When Google announced the Gemini Live Agent Challenge, I saw the chance to build something different: an AI that doesn't just listen to notes, but truly coaches -- seeing your hands, hearing your music, reading your MIDI data, and talking to you naturally in real time.


What is PianoQuest Live?

PianoQuest Live is a real-time multimodal AI piano coach powered by the Gemini 2.5 Flash Native Audio model. It processes three simultaneous input streams:

  1. Voice and Audio (Microphone): Talk to Gemini naturally -- ask questions about technique, request feedback, or just have a conversation about music theory.
  2. Vision (Camera): A phone or tablet camera watches your hands at the piano. Gemini sees finger position, wrist angle, and hand form in real time.
  3. MIDI Data (USB Piano): Every note you play is captured with precise velocity (0-127) and timing data via the Web MIDI API, giving Gemini quantitative evidence to ground its coaching.

The magic is that Gemini processes all three streams simultaneously in a single Live API session, allowing it to correlate what it sees (a tense wrist) with what the MIDI shows (velocity dropping on those notes) and what it hears (a loss of tonal clarity).


The Multi-Device Architecture

One of the biggest technical challenges was that a piano player needs their hands free. You can't hold a phone and play piano at the same time. Our solution: a multi-device room system.

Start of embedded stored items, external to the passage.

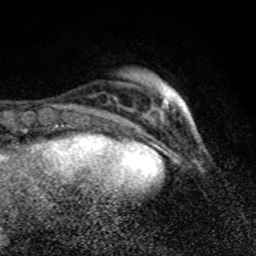
Breast MRI (dynamic contrast-enhanced), one axial slice. Slice 22 of 80 in the series (ordered by position). Cropped to one breast. Dynamic contrast-enhanced series, time point 2 of 8 at this slice position (early post-contrast). 1.5 T. TE 4.2 ms, TR 7 ms. 2 mm slice thickness. 256 × 256 image matrix, field of view 145 × 145 mm. Female patient.
Annotated regions visible in this slice (semi-automatic segmentation, software-assisted and operator-edited):
- enhancing-tissue mask used for the functional tumour volume (all voxels passing the contrast-enhancement thresholds inside the analysis volume; usually the tumour): bounding box [x1, y1, x2, y2] px = [151, 92, 178, 112]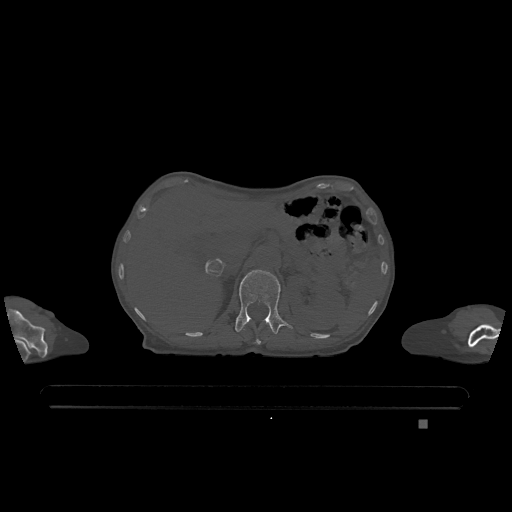
CT including the spine, one axial slice. Position 486 of 1317 along the scan axis. Bone window (W 1800 / L 400 HU). 0.5 mm slice thickness. 512 × 512 image matrix, field of view 500 × 500 mm. Female patient, age 74 years. From the clinical record (not read from this slice): primary cancer: lung.
Structures marked on this image (semi-automatic segmentation, software-assisted and operator-edited):
- L1 vertebra: bounding box [x1, y1, x2, y2] px = [235, 270, 293, 334]
- T12 vertebra: [243, 329, 261, 345]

Desktop PC (primary)          Phone/Tablet (secondary)
|- Browser UI                 |- Camera -> JPEG 1fps
|- Web MIDI API               |- MediaPipe HandLandmarker
|- Mic (PCM 16kHz)            |- Mic (optional)
|- All visualizations
         |                              |
         |---- WebSocket Room ----------|
                      |
              Google Cloud Run
              (TypeScript/Express)
                      |
              Gemini Live API
              (native audio model)
Enter fullscreen mode Exit fullscreen mode
  1. Open PianoQuest Live on your desktop -- it connects to Gemini and displays a room code + QR code.
  2. Scan the QR with your phone -- it joins the same room and starts streaming camera + hand tracking.
  3. Play your USB MIDI piano -- the desktop captures every note via Web MIDI API.
  4. Talk naturally -- Gemini responds with voice, coaching tips, and technique observations.

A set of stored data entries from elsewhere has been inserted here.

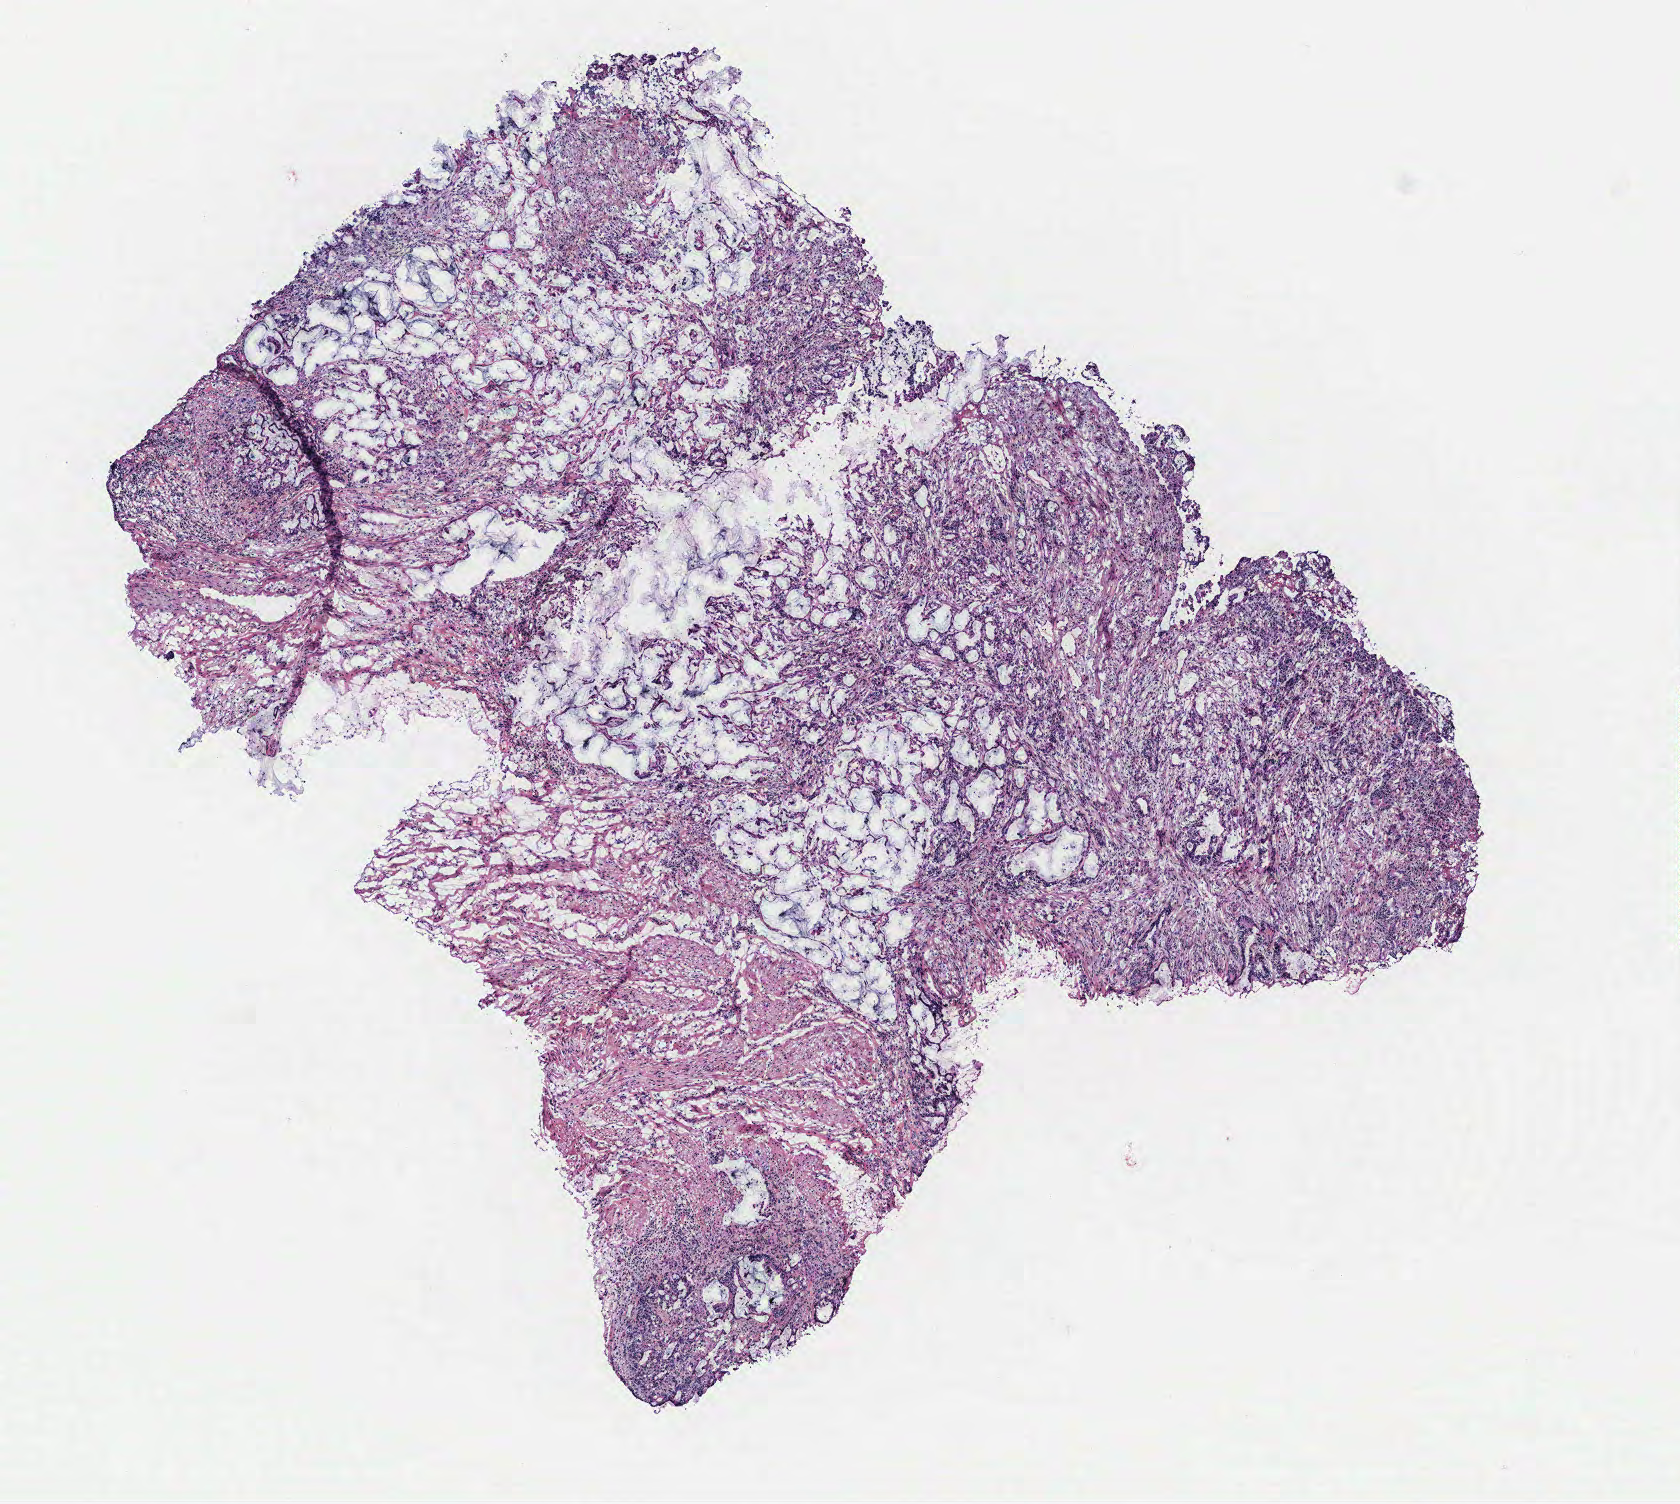
Digitized H&E tissue section (whole slide), shown as a low-resolution overview of the whole scanned area (about 6.7 x 6.0 mm, from a 40x scan). Tumour tissue sample, colon. Male, 61 y/o.
Primary tumour site (as recorded): colon. Diagnosis: Adenocarcinoma, NOS. AJCC pathologic stage: IIIC.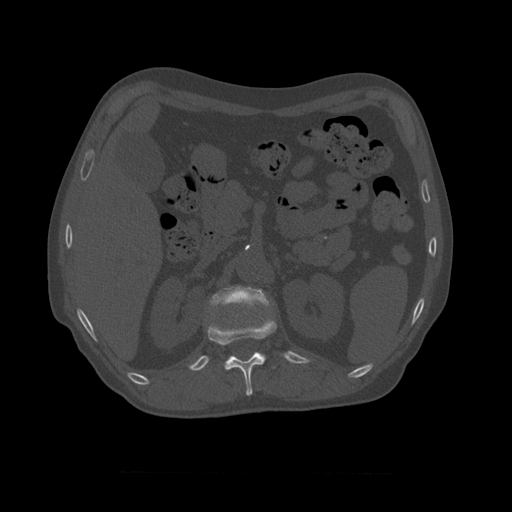
CT including the spine, one axial slice. Position 373 of 450 along the scan axis. Reconstruction kernel STANDARD. Bone window (W 1800 / L 400 HU). 1.25 mm slice thickness. 512 × 512 image matrix, field of view 405 × 405 mm. Patient age 75 years. From the clinical record (not read from this slice): primary cancer: prostate.
Annotated regions visible in this slice (semi-automatically segmented with operator editing):
- L1 vertebra: bounding box (x1, y1, x2, y2) in pixels: (209, 286, 271, 310)
- T11 vertebra: (207, 317, 277, 396)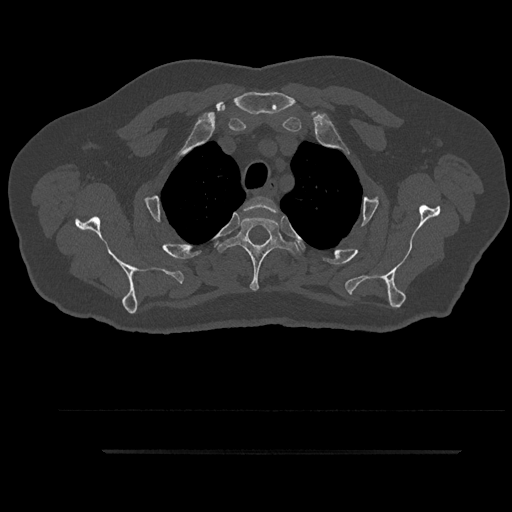
CT including the spine, one axial slice; position 722 of 797 along the scan axis; bone window (W 1800 / L 400 HU); 0.5 mm slice thickness; 512 × 512 image matrix, field of view 432 × 432 mm. Male patient, age 63 years. Case-level facts recorded for this patient, not image findings: primary cancer: renal; vertebrae with lytic lesions (as recorded): T8.
Outlined on this slice (semi-automatically segmented with operator editing):
- T2 vertebra: bounding box (x1, y1, x2, y2) in pixels: (244, 196, 278, 212)
- T3 vertebra: (218, 216, 300, 291)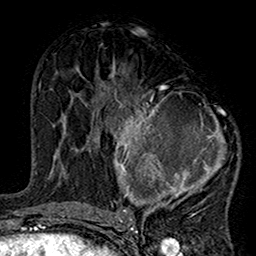
Breast MRI (dynamic contrast-enhanced), one axial slice. Position 74 of 160 along the scan axis. Cropped to one breast. Dynamic contrast-enhanced series, time point 2 of 7 at this slice position (early post-contrast). 1.5 T. TE 2.7 ms, TR 5.2 ms. 1 mm slice thickness. 256 × 256 image matrix. Female patient.
Outlined on this slice (semi-automatically segmented with operator editing):
- enhancing-tissue mask used for the functional tumour volume (all voxels passing the contrast-enhancement thresholds inside the analysis volume; usually the tumour): box from (x=101, y=75) to (x=238, y=220) px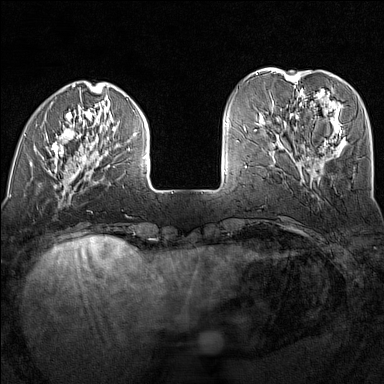
Breast MRI (dynamic contrast-enhanced), one axial slice; slice 39 of 160 in the series (ordered by position); dynamic contrast-enhanced series, time point 2 of 7 at this slice position (early post-contrast); 1.5 T; TE 1.8 ms, TR 5 ms; 1 mm slice thickness; 384 × 384 image matrix, field of view 300 × 300 mm. Female patient.
Outlined on this slice (semi-automatic segmentation, software-assisted and operator-edited):
- enhancing-tissue mask used for the functional tumour volume (all voxels passing the contrast-enhancement thresholds inside the analysis volume; usually the tumour): bounding box [x1, y1, x2, y2] px = [13, 90, 147, 178]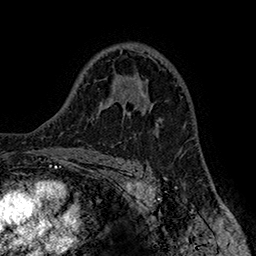
Breast MRI (dynamic contrast-enhanced), one axial slice. Slice 104 of 160 in the series (ordered by position). Cropped to one breast. Dynamic contrast-enhanced series, time point 2 of 7 at this slice position (early post-contrast). 1.5 T. TE 2.8 ms, TR 5.4 ms. 1 mm slice thickness. 256 × 256 image matrix, field of view 180 × 180 mm. Female patient.
Annotated regions visible in this slice (semi-automatic segmentation, software-assisted and operator-edited):
- enhancing-tissue mask used for the functional tumour volume (all voxels passing the contrast-enhancement thresholds inside the analysis volume; usually the tumour): box from (x=128, y=79) to (x=152, y=114) px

All devices share a single Gemini Live session. The server merges audio, video, and MIDI into one coherent stream that Gemini processes holistically.

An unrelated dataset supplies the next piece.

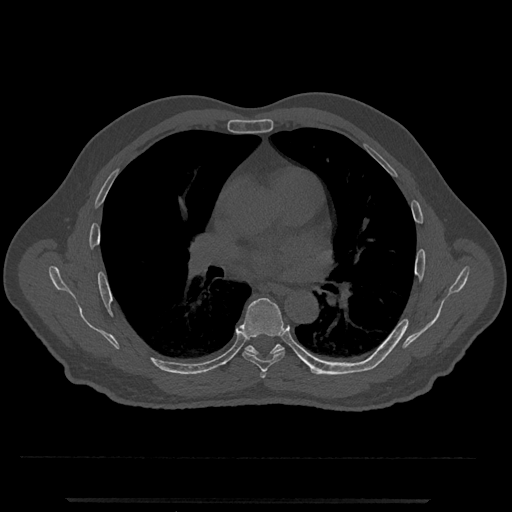
CT including the spine, one axial slice. Position 721 of 797 along the scan axis. 120 kVp. Bone window (W 1800 / L 400 HU). 0.5 mm slice thickness. 512 × 512 image matrix, field of view 419 × 419 mm. Male patient, age 63 years. From the clinical record (not read from this slice): primary cancer: prostate.
Structures marked on this image (semi-automatic segmentation, software-assisted and operator-edited):
- T5 vertebra: bounding box <260,371,267,379> (left, top, right, bottom; pixels)
- T6 vertebra: <240,298,285,372>
- T7 vertebra: <245,344,329,375>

Tech Stack: Gemini + ADK + Cloud Run

  • AI Model: gemini-2.5-flash-native-audio-preview -- the native audio model enables true real-time voice conversation with sub-second latency
  • SDK: @google/genai for the Live API connection (live.connect()) + @google/adk for structured agent tools
  • Backend: TypeScript, Express, and ws (WebSocket) -- handling multi-device rooms, audio routing, and Gemini session management
  • Frontend: Vanilla HTML/JS with Web Audio API (PCM capture/playback), Web MIDI API (piano input), and Canvas (piano roll visualization)
  • Hand Tracking: MediaPipe HandLandmarker running on-device on the phone -- 21 hand landmarks at 30fps, rendered as a skeleton overlay
  • Deployment: Google Cloud Run via Cloud Build, with Docker containerization and WebSocket session affinity

Agent Tools (Google ADK)

We defined two structured tools that Gemini can call during conversation:

  • set_coaching_focus: Updates a visible "coaching tip" card on the UI with an actionable suggestion (e.g., "Curve your 4th finger more on the G")
  • report_technique: Reports a correlated observation combining what the AI sees (EYE) with what the MIDI shows (EAR) -- bridging visual and digital feedback

The Hardest Problems We Solved

1. Echo Suppression Without Hardware

When Gemini speaks through the laptop speaker, the microphone picks it up and sends it back -- creating an infinite echo loop. We implemented a multi-layer gate:

  • isBotSpeaking gate: Completely mutes mic transmission while Gemini audio is playing
  • turn_complete signal: Only resets the gate when Gemini signals it's done speaking (not on individual audio chunk boundaries)
  • Speech recognition grace period: 1.5-second buffer after Gemini finishes before processing speech recognition results
  • Browser echoCancellation: Hardware-level AEC as a final safety net

2. MIDI Context Without Triggering Responses

Gemini needs continuous MIDI data to give informed feedback, but sending data shouldn't make Gemini start talking unprompted. We solved this using the Live API's turnComplete flag:

// Background context -- Gemini absorbs but doesn't respond
session.sendClientContent({
  turns: [{ role: "user", parts: [{ text: midiSummary }] }],
  turnComplete: false  // key: no response triggered
});
Enter fullscreen mode Exit fullscreen mode

When the user actually asks "how was my playing?", Gemini already has the MIDI context and can give quantitative feedback like "Your tempo drifted +12% in bars 4-6" without having been babbling the whole time.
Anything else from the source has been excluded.